Nous affirmons, à notre tour que Nos enfants méritent mieux qu’une idéologie poussiéreuse. Nous pouvons comprendre que des professionnels défendent leur « job », et donc leur gamelle, mais certainement pas sur le dos des enfants et des familles les plus vulnérables socialement, en niant ou manipulant les faits scientifiquement établis depuis des années, tant par des recherches indépendantes que par la Commission de pilotage du système éducatif.

Rappelons le contexte. En quinze ans, le nombre d’élèves accueillis dans l’enseignement spécialisé a augmenté de 25,7 %, passant de 26 891 à 33 820 jeunes. Cette augmentation est spécifique à certains « types » de l’enseignement spécialisé, à savoir les type 8 (troubles instrumentaux et troubles d’apprentissage) et type 1 (retard mental léger). Les raisons en sont connues ; elles ne découlent pas toujours d’une augmentation d’enfants porteurs de handicaps ou de troubles instrumentaux, mais plus souvent d’une orientation inadéquate des enfants de milieu socialement défavorisés. Autrement dit, la majorité des élèves qui sont orientés vers l’enseignement de T8 et de T1 n’y ont, tout simplement, pas leur place. Si cette réalité est majoritairement bruxelloise, affirmer que la Wallonie ne connaîtrait pas le même phénomène est faux. Il s’agit d‘un problème social qui n’épargne aucune province ou grande ville wallonne. La discrimination sur base de la précarité se moque des frontières régionales.
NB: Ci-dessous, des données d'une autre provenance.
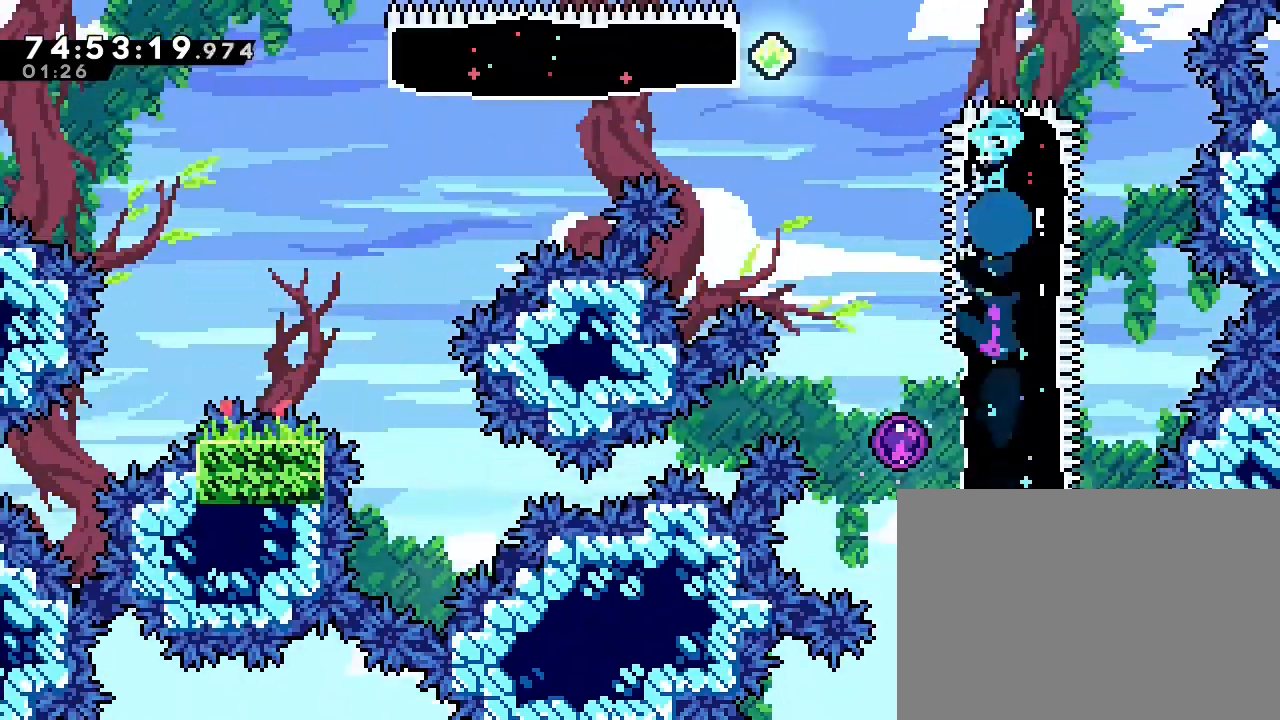
{"dt_ms": 500, "buttons": [], "left_stick": "center", "right_stick": "center"}
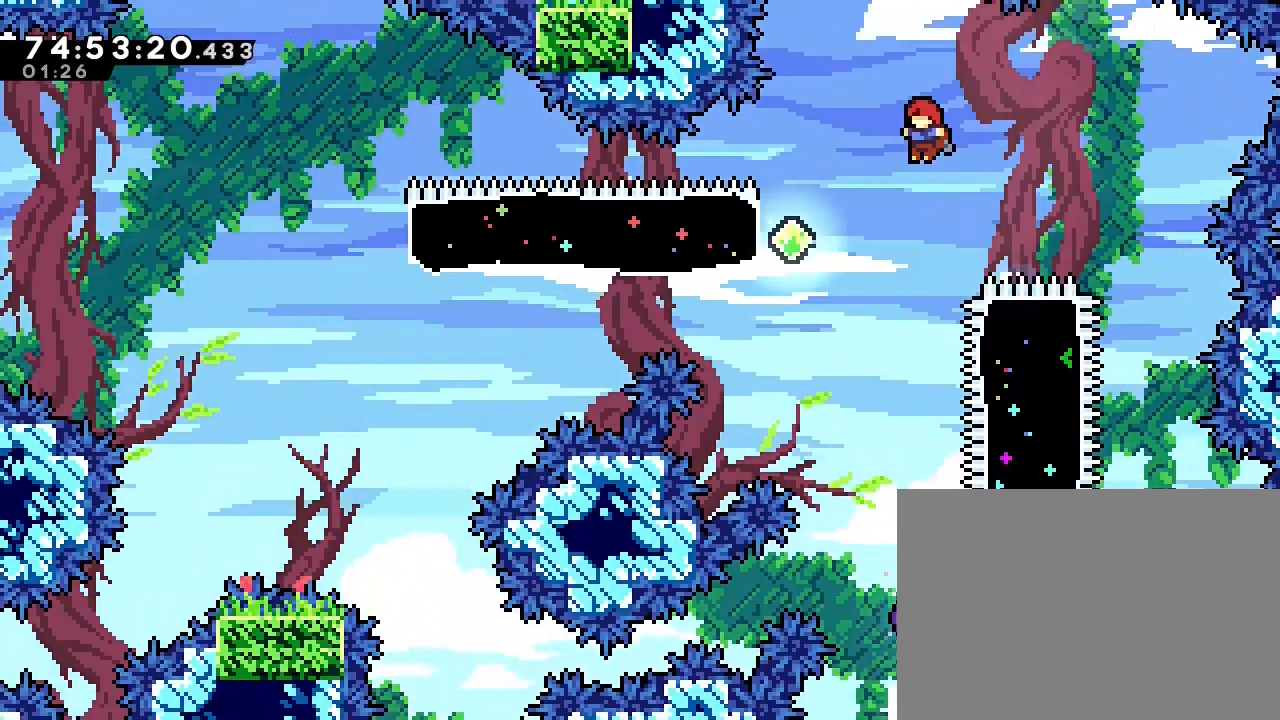
{"dt_ms": 500, "buttons": [], "left_stick": "center", "right_stick": "center", "events": []}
En 2008 déjà, la Commission de pilotage s’était inquiétée de la forte augmentation de l’orientation vers l’enseignement spécialisé, et de la forte corrélation de cette orientation dans le type 8 avec le niveau socio-économique de l’élève. Une grande majorité de ces élèves n’ayant, pour tout « handicap », que le milieu social dans lequel ils vivent. La difficulté de la réintégration des élèves issus de l’enseignement spécialisé de type 8 dans le secondaire avait été également soulignée, plus de 90 % des élèves fréquentant le type 8 n’obtenant pas leur CEB et étant orientés vers une première année secondaire différenciée, début d’un parcours aussi chaotique que discriminatoire.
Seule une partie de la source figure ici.